For $A=UDU^{-1}$ where $D$ is diagonal and $U$ is orthogonal, and then $\exp(A)=U\exp(D)U^{-1}$.
A: Here is a proof for real matrices $L$, whether or not the $0$ eigevalue is simple:
Note that, for any real matrix $L$, $L + L^T$ is symmetric, hence is diagonalized by some orthogonal matrix $O$:
$O^T(L + L^T)O = \Lambda, \tag 1$
where
$\Lambda = [\lambda_i \delta_{ij}]; \tag 2$
here the $\lambda_i$ are the eigenvalues of $L + L^T$; since $L + L^T$ is symmetric, $\lambda_i \in \Bbb R$ for all values of the index $i$; then
$O^T e^{-(L + L^T)} O = e^{-\Lambda}; \tag 3$
notice that
$e^{-\Lambda} = [e^{-\lambda_i} \delta_{ij}]; \tag 4$
furthermore,
$e^{-\lambda_i} > 0, \; \forall \lambda_i; \tag 5$
we thus see that $e^{-\Lambda}$ is a positive definite diagonal matrix.  From (3),
$e^{-(L + L^T)} = O e^{-\Lambda}O^T; \tag 6$
it thus follows that, for any vector $y$,
$\langle y, e^{-(L + L^T)}y \rangle = \langle y, Oe^{-\Lambda}O^Ty \rangle = \langle O^Ty, e^{-\Lambda}O^Ty \rangle > 0, \tag 7$
which says that $e^{-(L + L^T)}$ is positive definite.
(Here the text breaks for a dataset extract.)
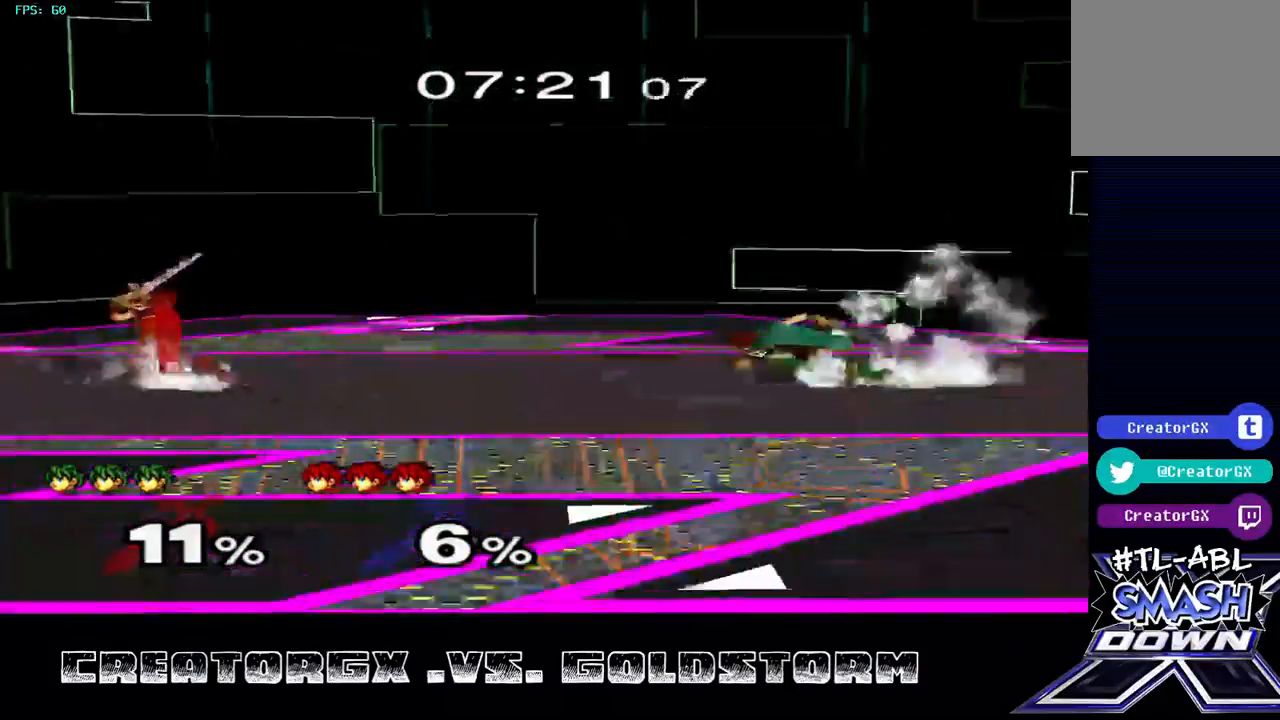
{"buttons": [], "left_stick": "center", "right_stick": "center", "events": [[34, "Y", "down"], [135, "Y", "up"], [404, "left_stick", "center"]]}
A: Let $S=L+L^T$, then $S$ is symmetric, hence all eigenvalues of $S$ are real.
It should be clear, that $e^{-S}$ is symmetric. Now let $ \lambda$ an eigenvalue of $e^{-S}$. Then there is an eigenvalue $ \mu$ of $S$ such that $\lambda = e^{-\mu}$.
Since $ \mu$ is real, we have that $ \lambda >0$.
Conclusion: $e^{-S}$ is positive definite.